Toom-4.5 (aka Toom-5x4, Toom-6x3, Toom-7x2)

Paul Zimmermann Paul.Zimmermann at loria.fr
Thu Oct 15 10:16:41 CEST 2009


>   once thing I plan to do one day is to implement Schönhage-Strassen's algorithm
>   for a *fixed* transform length 2^k (in the current GMP code and in our new FFT
>   code, k is a parameter). Having k fixed should enable one to implement some
>   optimizations that are not possible (or tricky) for variable k. Since the cost
>   of a full FFT product is O(N^(k/(k-2))), we need at least k=5 (or 6) so that
>   it competes with the schoolbook algorithm. Indeed, k=5 gives O(N^1.667) and
>   k=6 gives O(N^1.5).
> 
> This is slightly related to GMP's way of implementing Toom; we do it for
> some fixed polynomial degrees.  We haven't even contemplated the general
> Toom.

for the CADO-NFS project I have written some generic Toom-Cook k-way
(http://cado.gforge.inria.fr/). The evaluation and interpolation are
O(k^2), but it proved to be quite efficient.

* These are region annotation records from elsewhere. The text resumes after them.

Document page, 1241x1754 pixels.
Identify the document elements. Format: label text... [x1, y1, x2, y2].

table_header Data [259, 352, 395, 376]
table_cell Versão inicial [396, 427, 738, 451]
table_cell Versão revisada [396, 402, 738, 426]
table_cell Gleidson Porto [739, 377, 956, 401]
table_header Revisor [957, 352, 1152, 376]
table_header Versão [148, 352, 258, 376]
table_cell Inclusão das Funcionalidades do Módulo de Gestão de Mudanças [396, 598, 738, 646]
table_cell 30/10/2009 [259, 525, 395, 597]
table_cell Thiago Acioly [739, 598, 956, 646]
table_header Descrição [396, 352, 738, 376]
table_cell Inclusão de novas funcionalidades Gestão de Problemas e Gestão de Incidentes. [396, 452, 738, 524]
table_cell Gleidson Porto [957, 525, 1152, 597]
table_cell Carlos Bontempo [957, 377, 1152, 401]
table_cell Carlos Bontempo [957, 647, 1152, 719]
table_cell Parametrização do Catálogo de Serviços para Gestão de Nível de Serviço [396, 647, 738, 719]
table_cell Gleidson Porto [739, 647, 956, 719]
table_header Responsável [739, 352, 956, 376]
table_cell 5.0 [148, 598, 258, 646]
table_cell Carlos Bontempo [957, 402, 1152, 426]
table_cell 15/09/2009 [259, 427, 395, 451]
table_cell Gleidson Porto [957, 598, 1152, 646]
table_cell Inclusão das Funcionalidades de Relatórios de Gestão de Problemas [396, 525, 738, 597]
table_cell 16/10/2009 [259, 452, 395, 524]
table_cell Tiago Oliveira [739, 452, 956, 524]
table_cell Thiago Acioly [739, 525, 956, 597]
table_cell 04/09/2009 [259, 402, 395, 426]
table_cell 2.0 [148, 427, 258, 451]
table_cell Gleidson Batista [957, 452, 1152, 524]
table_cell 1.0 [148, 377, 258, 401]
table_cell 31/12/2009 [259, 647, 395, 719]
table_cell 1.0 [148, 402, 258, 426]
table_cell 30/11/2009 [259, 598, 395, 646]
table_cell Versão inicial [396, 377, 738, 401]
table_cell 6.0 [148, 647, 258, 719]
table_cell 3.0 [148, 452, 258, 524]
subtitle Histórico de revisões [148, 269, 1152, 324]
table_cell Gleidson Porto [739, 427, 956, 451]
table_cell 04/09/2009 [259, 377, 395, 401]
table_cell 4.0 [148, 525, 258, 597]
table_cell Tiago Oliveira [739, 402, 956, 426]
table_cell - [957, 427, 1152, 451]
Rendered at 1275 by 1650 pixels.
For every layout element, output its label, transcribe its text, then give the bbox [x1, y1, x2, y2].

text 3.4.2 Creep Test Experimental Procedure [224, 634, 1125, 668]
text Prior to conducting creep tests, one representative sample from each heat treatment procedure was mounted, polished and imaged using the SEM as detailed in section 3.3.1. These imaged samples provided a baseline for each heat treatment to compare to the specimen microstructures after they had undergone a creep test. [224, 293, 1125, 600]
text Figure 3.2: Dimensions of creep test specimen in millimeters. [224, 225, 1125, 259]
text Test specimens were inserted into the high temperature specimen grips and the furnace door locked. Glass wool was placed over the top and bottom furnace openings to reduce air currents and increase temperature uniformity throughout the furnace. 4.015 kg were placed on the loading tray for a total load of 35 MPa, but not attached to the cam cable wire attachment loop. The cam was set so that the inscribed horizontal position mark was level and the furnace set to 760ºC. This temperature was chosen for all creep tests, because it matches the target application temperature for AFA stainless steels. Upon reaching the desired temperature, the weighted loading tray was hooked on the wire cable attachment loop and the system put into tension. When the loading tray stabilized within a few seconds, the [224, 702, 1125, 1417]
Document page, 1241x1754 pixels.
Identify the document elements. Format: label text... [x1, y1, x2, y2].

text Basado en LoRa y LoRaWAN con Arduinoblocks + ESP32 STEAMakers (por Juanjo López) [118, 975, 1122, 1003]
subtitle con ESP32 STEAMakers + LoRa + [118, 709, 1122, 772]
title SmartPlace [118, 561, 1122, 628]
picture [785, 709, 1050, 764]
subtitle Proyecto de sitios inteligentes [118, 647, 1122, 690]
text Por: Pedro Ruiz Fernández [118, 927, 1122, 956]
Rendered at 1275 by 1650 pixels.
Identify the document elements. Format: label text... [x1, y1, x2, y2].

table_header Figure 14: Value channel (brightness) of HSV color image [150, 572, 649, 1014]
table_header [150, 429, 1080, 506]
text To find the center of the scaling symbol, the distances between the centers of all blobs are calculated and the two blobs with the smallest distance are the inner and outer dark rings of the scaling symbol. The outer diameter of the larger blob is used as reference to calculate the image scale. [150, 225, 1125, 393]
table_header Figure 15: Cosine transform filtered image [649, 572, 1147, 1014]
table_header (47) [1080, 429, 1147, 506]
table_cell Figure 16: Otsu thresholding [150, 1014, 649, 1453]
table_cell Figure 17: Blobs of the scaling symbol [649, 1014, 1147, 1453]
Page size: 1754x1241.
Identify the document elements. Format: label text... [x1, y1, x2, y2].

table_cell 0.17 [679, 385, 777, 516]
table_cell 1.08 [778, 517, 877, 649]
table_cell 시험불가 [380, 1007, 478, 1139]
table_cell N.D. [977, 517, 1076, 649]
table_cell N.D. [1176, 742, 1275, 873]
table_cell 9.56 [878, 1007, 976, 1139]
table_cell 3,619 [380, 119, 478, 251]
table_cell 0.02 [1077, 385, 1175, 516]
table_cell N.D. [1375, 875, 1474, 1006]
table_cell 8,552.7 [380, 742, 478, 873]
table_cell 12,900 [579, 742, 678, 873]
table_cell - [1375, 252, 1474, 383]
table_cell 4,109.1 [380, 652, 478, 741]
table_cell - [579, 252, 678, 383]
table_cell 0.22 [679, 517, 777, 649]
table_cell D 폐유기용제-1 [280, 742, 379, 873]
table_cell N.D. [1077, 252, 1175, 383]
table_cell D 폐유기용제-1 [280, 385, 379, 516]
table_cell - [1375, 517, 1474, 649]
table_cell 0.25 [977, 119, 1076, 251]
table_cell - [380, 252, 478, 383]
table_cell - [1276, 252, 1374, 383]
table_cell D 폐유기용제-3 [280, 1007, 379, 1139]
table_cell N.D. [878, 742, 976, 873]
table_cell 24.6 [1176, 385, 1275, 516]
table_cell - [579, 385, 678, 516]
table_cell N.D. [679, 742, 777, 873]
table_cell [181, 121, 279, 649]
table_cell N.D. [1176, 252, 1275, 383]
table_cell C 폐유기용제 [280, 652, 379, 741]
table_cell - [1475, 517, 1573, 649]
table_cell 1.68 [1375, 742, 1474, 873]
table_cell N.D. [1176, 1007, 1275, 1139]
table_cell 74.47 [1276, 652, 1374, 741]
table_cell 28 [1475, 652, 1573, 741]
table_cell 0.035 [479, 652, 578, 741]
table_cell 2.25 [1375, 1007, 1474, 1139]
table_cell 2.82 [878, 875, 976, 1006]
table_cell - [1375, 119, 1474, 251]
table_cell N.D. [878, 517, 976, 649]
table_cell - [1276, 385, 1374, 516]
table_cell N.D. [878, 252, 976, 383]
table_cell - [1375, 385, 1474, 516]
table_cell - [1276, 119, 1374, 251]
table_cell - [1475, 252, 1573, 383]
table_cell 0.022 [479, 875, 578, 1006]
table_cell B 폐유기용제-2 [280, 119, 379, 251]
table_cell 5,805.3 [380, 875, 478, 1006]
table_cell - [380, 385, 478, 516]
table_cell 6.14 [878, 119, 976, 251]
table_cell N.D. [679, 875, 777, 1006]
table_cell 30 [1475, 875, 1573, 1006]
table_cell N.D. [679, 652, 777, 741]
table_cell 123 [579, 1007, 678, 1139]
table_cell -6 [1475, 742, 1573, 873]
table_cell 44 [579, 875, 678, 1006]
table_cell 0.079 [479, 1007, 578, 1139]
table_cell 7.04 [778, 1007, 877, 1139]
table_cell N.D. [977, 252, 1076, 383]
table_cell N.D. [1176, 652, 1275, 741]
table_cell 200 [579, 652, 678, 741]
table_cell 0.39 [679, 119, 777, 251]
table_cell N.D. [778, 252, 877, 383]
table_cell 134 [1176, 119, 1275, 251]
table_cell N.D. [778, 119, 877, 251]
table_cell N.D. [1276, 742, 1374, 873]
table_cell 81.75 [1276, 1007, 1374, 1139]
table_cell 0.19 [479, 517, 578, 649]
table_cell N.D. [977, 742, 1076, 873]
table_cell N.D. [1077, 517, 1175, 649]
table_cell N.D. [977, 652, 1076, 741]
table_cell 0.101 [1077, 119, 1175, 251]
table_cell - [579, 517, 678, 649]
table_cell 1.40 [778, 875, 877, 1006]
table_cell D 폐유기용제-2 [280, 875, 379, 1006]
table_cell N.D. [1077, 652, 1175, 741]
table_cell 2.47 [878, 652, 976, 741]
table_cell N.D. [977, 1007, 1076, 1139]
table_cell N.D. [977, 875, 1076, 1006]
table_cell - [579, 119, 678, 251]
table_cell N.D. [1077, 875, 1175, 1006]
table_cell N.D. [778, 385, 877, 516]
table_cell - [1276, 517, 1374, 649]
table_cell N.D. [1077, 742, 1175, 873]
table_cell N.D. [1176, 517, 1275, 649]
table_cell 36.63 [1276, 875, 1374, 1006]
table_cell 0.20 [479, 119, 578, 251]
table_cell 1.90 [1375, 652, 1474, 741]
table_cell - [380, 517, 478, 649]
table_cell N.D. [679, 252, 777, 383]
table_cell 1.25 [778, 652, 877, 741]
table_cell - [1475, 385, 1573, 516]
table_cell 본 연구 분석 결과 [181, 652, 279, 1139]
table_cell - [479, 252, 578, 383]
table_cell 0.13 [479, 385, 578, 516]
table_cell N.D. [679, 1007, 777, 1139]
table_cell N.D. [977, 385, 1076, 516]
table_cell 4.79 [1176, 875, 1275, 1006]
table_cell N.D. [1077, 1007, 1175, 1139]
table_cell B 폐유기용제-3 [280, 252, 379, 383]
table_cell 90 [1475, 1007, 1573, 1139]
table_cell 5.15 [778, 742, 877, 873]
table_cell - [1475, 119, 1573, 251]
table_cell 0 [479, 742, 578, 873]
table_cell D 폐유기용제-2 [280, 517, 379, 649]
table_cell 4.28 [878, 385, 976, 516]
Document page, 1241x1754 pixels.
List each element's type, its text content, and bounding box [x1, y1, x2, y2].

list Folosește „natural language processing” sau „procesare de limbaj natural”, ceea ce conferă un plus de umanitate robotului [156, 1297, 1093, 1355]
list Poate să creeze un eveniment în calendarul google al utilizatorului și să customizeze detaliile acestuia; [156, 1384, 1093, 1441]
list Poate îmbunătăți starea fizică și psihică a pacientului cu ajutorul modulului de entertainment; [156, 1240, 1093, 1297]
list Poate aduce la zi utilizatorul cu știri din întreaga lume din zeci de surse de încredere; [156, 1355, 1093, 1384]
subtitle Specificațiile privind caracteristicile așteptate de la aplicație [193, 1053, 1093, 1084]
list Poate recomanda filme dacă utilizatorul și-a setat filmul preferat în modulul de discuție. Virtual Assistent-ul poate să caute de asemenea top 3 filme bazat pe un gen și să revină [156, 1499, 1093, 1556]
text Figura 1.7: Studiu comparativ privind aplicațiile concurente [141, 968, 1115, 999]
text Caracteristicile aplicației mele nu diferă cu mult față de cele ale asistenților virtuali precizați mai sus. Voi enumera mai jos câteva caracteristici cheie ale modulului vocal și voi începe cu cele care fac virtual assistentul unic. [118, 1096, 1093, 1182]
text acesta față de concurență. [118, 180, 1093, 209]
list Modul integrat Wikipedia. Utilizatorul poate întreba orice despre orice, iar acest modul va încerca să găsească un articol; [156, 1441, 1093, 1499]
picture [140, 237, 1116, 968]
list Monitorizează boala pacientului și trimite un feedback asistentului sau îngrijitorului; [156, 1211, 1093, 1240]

>   We could also try a fixed-length FFT using double precision
>   numbers (assuming IEEE 754).
> 
> Is rigorous error analysis within reach for small enough FFT over
> doubles, or do you simply expect that it could be tested to better
> confidence?

according to Table 3.3 page 107 from [1], with an FFT of length 2^10 we can
store up to 19 bits in a double, which enables one to perform a 152-limb
product on a 64-bit computer. This is with a rigorous error analysis.